February 22, 2011

Delicious Open-Faced Comfort by the Name of Croque-Montagnarde



What do you do with half of a leftover loaf of delicious millet flax bread from Lucia’s?

You steal a trick from Tartine that you saw in the January issue of Martha Stewart Living.

You slice it real thick. Slather it with béchamel sauce. Top it with smashed potatoes tossed in olive oil, ham, Gruyere, and fresh black pepper. You bake it. And then you thoroughly enjoy it.

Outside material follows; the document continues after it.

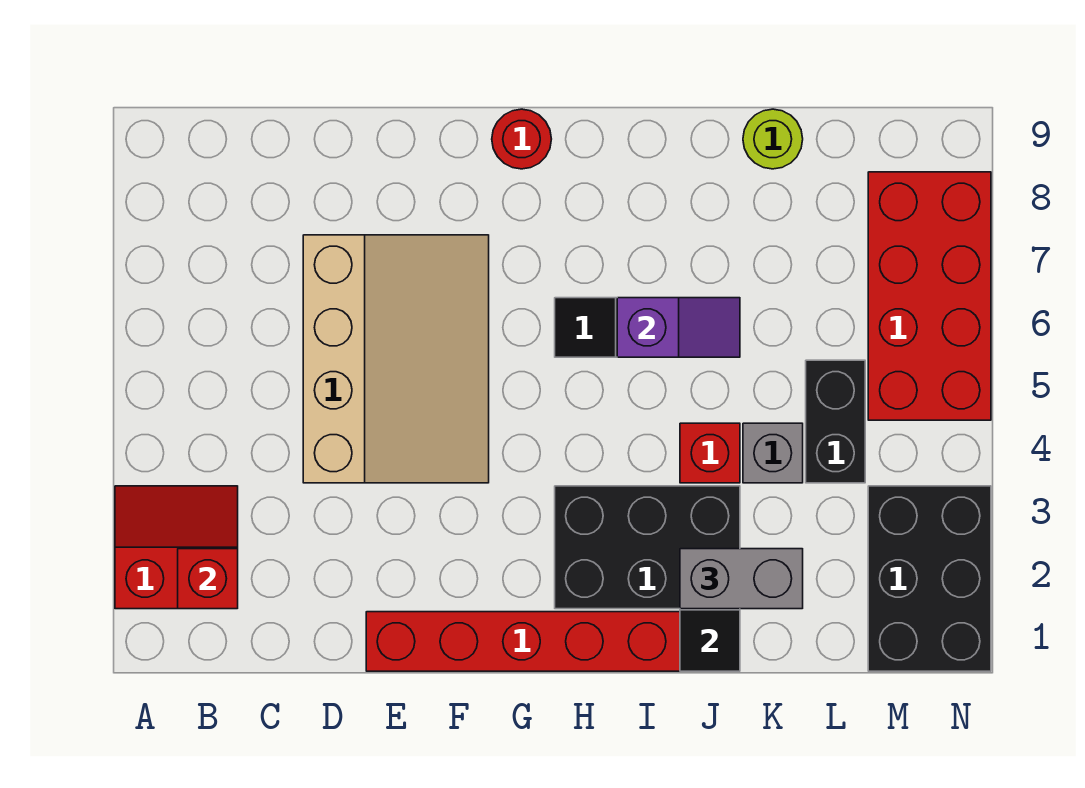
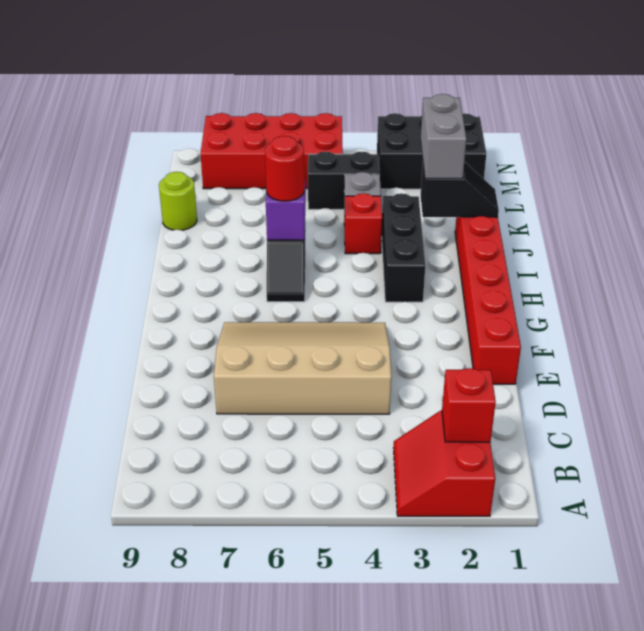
red round brick G9 level 1 -> red round brick I6 level 3
black brick H2:J3 level 1 -> black brick H3:J3 level 1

Tartine is in San Fran and is known for its bread. I am going there next month and can barely stand waiting. Perfect that I got a little teaser in Martha Stewart Living this month. Baker at Tartine, Chad Robertson, provides a week’s worth of recipes using a loaf of bread when it’s at its freshest and when it’s a week old. In addition to the recipe they had for the Croque-Montagnarde that we had tonight, there are also recipes for Warm Winter Bread Salad (which we’ll be having tomorrow night, made of toasted chunks of bread, endive, radicchio, frisee, bacon, and an herb vinaigrette), Cinnamon Breadcrumb-Sprinkled Ice Cream, and Eggs in Red-Wine Sauce.

Robertson also provides the recipe for Tartine’s Country Bread, which I initially thought was quite generous. But, then I realized he put it in a code that few of us can decipher. Grams.

1,135 grams white bread flour…

100 grams water per feeding (78 degrees)…

Yea, right. I barely just figured out how to make challah using cups and teaspoons. I'll skip this gram stuff for now.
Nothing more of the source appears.